Una sola vez discutieron, y sus atípicos insultos cayeron sobre sus ojos sin manuales explicativos. Pero se encontraron las perras negras en la arena, y en lugar de destrozarse los colmillos, agacharon la cabeza sin siquiera vislumbrar lo que habían causado. Se lamieron las heridas mutuamente, admitiendo que había demasiado que no comprendían. Y así se dejaron ir, molestos y ansiosos por todo aquello que no podían pronunciar porque no tenía nombre, porque les dolía y no podían acercarse a través de los límites. Sólo en sueños lo habían logrado, en noches de luna llena, asfixia de verano y soledad de auriculares. Siempre se quedaban con el vacío entre ellos, el gusto a poco en la boca y en el estómago, la sensación de que en cualquier momento alguien los pellizcaría para sacarlos de las tierras de Morfeo y serían violentamente arrojados a una oscuridad donde no pudieran volver a consolarse jamás. Ella le prometió que siempre lo recibiría con una sonrisa, aunque su alma intentara incendiarse. Él le prometió que jamás sería violento, aunque se sintiera frustrado. Tenían tantos secretos como era posible, tantos miedos como pesadillas, tantas dudas como temblores sísmicos. Y no se amaban.
miércoles, 29 de febrero de 2012
Impensable
Él ya no quería más planteos.

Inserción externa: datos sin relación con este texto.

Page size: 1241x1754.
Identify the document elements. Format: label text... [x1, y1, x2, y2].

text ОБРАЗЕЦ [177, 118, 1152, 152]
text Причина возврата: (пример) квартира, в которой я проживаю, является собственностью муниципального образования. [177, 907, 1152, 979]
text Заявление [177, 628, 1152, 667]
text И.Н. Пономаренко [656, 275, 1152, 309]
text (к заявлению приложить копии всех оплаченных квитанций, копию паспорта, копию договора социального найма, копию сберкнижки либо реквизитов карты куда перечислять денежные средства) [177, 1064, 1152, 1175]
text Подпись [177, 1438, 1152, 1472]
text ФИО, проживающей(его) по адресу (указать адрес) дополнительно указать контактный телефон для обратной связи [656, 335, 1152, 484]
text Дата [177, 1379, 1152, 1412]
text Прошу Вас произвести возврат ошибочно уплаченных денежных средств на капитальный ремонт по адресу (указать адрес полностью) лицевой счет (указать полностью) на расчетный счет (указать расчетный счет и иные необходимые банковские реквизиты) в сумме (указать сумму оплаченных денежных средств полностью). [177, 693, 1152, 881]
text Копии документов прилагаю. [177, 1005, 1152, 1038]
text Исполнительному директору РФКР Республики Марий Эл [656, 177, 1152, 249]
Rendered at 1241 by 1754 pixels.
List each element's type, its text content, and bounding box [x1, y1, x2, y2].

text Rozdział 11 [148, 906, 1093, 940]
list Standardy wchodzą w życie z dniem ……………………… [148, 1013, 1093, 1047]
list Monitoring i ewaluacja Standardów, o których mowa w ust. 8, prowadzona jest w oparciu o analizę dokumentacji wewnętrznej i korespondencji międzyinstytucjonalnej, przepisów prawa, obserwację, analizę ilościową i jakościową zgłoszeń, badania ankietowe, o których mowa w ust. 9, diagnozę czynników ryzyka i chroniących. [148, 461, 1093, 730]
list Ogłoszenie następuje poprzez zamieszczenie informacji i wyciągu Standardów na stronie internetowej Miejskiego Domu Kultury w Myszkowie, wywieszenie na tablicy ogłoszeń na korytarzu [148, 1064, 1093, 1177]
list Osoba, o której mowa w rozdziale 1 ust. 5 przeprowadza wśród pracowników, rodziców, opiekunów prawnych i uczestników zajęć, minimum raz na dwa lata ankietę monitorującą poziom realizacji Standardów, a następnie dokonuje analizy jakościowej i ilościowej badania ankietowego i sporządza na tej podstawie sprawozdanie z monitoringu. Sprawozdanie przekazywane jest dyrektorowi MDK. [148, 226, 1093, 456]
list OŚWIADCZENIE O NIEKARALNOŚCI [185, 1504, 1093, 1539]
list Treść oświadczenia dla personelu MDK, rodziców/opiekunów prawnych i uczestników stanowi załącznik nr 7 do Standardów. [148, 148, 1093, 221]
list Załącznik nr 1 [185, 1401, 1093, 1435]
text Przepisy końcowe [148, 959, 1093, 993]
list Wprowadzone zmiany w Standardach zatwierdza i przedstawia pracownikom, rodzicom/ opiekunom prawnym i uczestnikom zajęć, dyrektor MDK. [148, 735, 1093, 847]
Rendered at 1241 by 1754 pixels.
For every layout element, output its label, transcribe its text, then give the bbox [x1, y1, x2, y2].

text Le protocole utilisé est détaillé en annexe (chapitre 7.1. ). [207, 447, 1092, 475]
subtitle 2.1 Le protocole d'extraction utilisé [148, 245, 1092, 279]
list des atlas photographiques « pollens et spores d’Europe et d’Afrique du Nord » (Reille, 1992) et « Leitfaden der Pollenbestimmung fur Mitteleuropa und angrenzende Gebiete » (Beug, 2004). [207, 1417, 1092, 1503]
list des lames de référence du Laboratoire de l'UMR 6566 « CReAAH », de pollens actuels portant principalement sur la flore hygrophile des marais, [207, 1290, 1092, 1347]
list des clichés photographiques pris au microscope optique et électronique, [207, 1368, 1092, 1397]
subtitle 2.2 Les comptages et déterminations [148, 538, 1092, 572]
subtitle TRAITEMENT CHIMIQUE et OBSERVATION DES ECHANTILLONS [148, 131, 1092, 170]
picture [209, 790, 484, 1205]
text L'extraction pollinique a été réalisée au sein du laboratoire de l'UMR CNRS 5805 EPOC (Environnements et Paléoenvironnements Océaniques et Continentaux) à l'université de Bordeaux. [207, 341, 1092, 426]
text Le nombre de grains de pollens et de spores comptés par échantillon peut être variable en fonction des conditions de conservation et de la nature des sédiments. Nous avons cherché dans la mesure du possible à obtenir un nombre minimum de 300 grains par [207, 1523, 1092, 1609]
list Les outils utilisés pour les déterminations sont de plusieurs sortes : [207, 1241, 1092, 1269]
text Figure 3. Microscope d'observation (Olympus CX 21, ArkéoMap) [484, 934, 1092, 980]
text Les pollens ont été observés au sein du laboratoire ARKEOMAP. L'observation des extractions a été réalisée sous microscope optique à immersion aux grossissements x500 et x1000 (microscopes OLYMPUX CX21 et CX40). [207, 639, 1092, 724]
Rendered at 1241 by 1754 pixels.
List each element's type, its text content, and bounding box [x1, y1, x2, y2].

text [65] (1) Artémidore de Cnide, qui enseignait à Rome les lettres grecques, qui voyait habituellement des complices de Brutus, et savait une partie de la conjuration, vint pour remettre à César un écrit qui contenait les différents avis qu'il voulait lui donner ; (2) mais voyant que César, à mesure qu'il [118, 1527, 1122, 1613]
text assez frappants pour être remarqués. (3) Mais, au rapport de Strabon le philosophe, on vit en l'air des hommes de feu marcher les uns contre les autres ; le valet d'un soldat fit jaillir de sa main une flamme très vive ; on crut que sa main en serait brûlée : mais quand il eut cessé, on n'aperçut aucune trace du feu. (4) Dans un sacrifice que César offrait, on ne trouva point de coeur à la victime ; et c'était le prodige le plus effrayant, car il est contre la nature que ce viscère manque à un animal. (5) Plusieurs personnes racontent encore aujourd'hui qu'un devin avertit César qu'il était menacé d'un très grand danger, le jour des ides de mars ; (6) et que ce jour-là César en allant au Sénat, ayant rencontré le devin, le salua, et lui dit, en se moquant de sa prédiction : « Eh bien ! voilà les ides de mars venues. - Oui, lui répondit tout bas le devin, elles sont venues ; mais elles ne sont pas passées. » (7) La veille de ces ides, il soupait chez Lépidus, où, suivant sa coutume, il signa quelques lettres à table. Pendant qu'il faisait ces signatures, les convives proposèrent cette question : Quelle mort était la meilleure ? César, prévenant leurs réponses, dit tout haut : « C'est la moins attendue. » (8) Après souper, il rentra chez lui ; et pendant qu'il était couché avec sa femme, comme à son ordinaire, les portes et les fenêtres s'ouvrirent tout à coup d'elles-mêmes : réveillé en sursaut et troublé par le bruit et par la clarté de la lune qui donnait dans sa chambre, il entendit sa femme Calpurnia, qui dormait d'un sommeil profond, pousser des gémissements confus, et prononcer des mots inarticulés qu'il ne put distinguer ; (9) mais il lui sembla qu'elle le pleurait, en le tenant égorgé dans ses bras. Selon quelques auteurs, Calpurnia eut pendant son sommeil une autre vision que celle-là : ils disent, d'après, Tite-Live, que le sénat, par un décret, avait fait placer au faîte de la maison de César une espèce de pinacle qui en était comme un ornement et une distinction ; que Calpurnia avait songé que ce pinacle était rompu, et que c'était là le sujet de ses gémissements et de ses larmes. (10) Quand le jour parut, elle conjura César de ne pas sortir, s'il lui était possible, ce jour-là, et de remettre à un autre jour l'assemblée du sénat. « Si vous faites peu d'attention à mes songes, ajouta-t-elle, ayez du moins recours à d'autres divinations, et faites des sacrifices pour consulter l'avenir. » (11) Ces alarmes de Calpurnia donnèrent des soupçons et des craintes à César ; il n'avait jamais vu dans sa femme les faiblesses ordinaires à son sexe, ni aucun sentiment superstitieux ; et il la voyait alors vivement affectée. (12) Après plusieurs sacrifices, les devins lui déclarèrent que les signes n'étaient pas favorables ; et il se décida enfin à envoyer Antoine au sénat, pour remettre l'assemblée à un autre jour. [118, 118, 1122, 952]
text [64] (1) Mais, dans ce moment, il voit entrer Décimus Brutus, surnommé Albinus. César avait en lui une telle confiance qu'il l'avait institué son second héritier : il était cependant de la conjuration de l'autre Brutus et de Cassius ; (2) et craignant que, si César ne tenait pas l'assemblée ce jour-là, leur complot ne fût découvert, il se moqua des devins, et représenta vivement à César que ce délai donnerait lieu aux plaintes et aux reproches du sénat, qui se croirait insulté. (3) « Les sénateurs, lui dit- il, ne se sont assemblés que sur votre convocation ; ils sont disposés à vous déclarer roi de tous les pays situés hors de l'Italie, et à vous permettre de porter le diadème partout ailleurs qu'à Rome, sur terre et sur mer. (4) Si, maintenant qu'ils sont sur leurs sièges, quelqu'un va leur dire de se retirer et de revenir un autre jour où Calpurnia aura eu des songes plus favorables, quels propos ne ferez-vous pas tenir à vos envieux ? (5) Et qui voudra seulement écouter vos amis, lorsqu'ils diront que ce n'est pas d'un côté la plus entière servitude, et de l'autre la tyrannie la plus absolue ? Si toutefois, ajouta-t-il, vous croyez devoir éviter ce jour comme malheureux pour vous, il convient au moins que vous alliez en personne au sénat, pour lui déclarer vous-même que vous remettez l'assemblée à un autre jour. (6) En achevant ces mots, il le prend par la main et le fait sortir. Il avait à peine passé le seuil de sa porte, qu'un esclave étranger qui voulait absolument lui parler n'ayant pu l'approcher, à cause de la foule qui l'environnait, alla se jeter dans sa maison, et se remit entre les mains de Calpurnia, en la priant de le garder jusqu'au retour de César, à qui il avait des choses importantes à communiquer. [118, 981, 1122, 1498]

Ella no quería más ilusiones estructuradas. Los dos sabían precisamente lo que no buscaban. Sus caminos se cruzaban cuando no había más opciones, cuando era inevitable el desvío, los colectivos, la lluvia y ese extraño viento norte. Entonces los juegos comenzaban, porque era tan fácil retomar desde la vez anterior, porque ninguno de los dos dejaba escapar un detalle. Medían sus palabras con reglas milimétricas, cada una se hilaba a otra que se había pronunciado años atrás. Sólo eran unos enfermos, quizás. O le daban demasiada importancia a los sonidos. Ella lo llamó "ladrón" y él se asustó, aunque la sonrisa burlona que acompañaba a la acusación fuera evidente. Él le dijo que no lo conocía, y a ella se le congeló la cara. Tenían mil nombres para cada uno, mil maneras de llamarse. Él nunca la había visto bailar. Ella no tenía ni una foto de él. Les hubiera encantado meterse en los pensamientos del otro, para desordenarlos, para perder las reglas y probar si fuera posible un comienzo tal cual sucedió antes, en un mar azaroso, donde cualquiera podría haber huído sin dejar rastros.